3) Talk calmly about your feelings Explain to your child why you got mad and what could have been done differently, Koh suggests. Even better, apologise, then reassure your child with a hug. You should also encourage your little one to talk about his feelings. Dr Vaani notes that it’s equally important to acknowledge their feelings, as well as show empathy. This way, you will have a better understanding of how your actions affect your kewpie’s well-being.

A strong relationship forged by doing joint activities with your little one reduces the likelihood of clashes.

4) Don’t confuse your child’s bad behaviour with his personality It is crucial to make your child’s behaviour the focus of your conversation, instead of attributing it to his personality. For example, say: “We don’t shout at friends” instead of “You’re a horrible and rude child because you yelled at your friends.”

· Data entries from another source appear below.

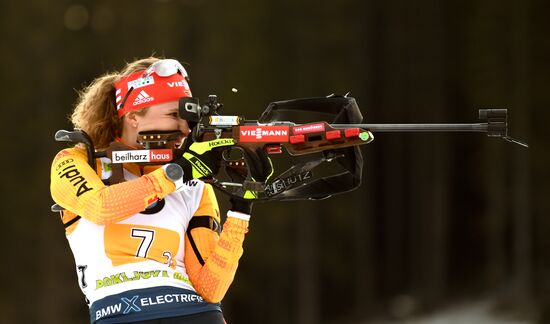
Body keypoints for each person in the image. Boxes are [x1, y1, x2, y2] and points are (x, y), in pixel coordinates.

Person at [50, 57, 270, 323]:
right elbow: (102, 207)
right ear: (132, 116)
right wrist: (179, 173)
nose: (185, 128)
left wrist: (241, 208)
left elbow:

5) Explain why you shouted and avoid using your authority If the argument stemmed from a disagreement, Koh advises that you offer reasons, instead of telling your kewpie that your words carry more weight because you’re the parent. Dr Vaani advises that you use simple statements — with age-appropriate terms — to let him know what behaviour is expected of him. Say “Please use your soft voice when you’re speaking to me.”

6) Make time to build a strong bond with your mini-me A strong emotional connection nurtures trust between parent and child. A strong relationship forged by doing joint activities with your little one reduces the likelihood of clashes.

7) Let your spouse do his part Juggling too many tasks and responsibilities at one go may cause stress. Koh advises that you review your schedules, so that you can assign some responsibilities and tasks to your spouse. Remember, it takes a village to raise a child, so you don’t have to shoulder it all on your own!

Do you have an anger management issue?

If you feel that you are losing your temper more often now and getting verbally abusive with your child, a counsellor or psychologist can help you sort your anger issues. Both experts advise you seek help if you…

* Notice yourself frequently getting angry with your child for minor issues, despite feeling sad and guilty after a recent occurrence.
* Experience an increased frequency and duration of anger, then take a longer time to calm down.
* Find it hard to stop yourself or are becoming more and more impulsive.
* Realise your initial reaction is to yell or put them down using negative labels.
* Get so caught up in your anger than you cannot feel any positive emotion towards your child.
* Notice your anger has affected your relationships, lifestyle, sleeping or eating habits.